There is a tendency for external observers to assume that Ó Brádaigh’s politics were based simply on tradition and therefore they were socially and economically conservative. However, his socialism was an extension of arguments raised by Fintan Lalor (see “What is Irish Republicanism,” p. 15), and the co-operative movement (“Restore the Means of Production to the People,’ p. 12) of the 1930s and 1940s. His defence of “abstentionism” was linked to his progressive politics, as witnessed by questions he raised at the 1986 Ard-Fheis, including: “How can the fundamental change in property relations come out of Leinster House?” (“Speech opposing the motion on abstentionism,” p. 73). The question then informs debate today as Ireland recovers from the economic downturn of 2008.
As these speeches and writings show, what Ruairí Ó Brádaigh said was consistent with what he did. In this, he was similar to many other Irish Republicans, from Wolfe Tone, to Padraig Pearse and on to Bobby Sands. That made him dangerous to the authorities and to some of his fellow activists.
This collection is a welcome addition to the vast body of Irish Republican literature. The most recent of the contributions here is now almost thirty years old. Because they often draw on the past to inform a New Ireland of the future, they remain important. (Prof Robert W. White writes in the Preface to this Volume.)
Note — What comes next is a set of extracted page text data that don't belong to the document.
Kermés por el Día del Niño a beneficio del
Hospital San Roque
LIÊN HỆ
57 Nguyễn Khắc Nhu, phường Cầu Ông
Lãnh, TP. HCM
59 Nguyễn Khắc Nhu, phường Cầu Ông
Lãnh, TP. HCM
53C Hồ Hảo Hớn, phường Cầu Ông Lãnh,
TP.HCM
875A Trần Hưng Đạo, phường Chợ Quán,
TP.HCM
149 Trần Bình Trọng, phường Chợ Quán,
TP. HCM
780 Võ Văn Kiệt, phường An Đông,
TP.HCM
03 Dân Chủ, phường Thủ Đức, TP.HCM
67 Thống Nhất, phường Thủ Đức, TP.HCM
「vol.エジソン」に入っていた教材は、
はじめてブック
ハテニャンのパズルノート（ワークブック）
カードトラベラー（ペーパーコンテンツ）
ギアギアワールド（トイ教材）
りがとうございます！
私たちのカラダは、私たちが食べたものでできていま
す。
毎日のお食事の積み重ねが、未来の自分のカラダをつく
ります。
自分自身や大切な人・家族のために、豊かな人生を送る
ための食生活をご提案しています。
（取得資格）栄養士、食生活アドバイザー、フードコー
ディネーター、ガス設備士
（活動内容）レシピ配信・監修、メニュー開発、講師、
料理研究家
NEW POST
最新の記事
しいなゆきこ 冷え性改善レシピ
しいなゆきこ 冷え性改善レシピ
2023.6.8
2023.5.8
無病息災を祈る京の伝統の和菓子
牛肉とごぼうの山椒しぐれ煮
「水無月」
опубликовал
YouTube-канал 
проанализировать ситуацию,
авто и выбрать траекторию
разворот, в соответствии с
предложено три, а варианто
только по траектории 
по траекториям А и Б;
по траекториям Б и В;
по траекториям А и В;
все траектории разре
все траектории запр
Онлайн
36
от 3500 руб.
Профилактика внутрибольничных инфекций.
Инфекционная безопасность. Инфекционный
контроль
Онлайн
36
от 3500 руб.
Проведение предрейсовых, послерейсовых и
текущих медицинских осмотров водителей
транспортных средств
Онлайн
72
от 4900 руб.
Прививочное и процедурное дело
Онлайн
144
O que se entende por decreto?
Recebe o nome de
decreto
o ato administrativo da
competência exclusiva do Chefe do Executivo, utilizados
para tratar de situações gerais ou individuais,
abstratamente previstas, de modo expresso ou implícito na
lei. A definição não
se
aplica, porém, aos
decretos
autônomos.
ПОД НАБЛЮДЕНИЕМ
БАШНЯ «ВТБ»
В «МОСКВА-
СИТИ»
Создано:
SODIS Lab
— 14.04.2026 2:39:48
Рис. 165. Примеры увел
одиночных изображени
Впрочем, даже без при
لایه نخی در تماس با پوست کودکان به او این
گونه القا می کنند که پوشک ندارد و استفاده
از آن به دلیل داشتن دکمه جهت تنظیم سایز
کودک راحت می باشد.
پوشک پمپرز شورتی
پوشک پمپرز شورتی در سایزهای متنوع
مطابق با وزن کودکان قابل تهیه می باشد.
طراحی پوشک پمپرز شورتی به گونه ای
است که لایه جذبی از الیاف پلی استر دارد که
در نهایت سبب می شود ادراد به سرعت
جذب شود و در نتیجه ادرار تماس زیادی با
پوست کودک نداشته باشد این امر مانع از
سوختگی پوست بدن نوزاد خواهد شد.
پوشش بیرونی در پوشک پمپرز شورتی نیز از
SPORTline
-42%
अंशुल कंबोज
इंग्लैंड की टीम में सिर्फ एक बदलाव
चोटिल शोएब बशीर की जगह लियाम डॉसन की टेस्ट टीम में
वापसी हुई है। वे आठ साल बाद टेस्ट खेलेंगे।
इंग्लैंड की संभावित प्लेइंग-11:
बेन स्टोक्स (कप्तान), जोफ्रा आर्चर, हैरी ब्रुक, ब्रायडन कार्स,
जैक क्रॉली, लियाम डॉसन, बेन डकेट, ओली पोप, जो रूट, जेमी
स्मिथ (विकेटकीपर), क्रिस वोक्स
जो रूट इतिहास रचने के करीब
I thank Prof. Robert W. White for writing the Introduction to this Volume. There would be no one better to write the Introduction to this first Volume than a person who was not just his biographer but also a friend. Special thanks go to Líta Ní Chathmhaoil, Josephine Hayden, and Brian Kilcommins for assisting this publication.
This Volume is the inaugural publication of Ruairí Ó Brádaigh’s Selected Writings. While this Volume spans the period when Ruairí Ó Brádaigh was member of the Provisional Republican Movement, Volume 2 will include selected contributions from his later period, when he reformed Republican Sinn Féin and the Continuity Army Council. Volume 2 will be launched in New York City on the 17th of October 2015 and in Dublin at the Republican Sinn Féin Ard-Fheis in November 2015. Successive Volumes 3 and 4 will be published in 2016 and 2017 respectively.
Finally, a personal note on Ruairí Ó Brádaigh; I met him first in Dublin in 2007; he later invited me to his house to conduct an interview with him for SAOIRSE. As Dolours Price, I also had the fortune to call him “Ruairí” as he called me “Dieter.” I had the honour to accompany him on his two final journeys through Roscommon Town on June 7 and 8, 2013. On these days, we honoured an Irish soldier; this book is my way to honour an Irish politician.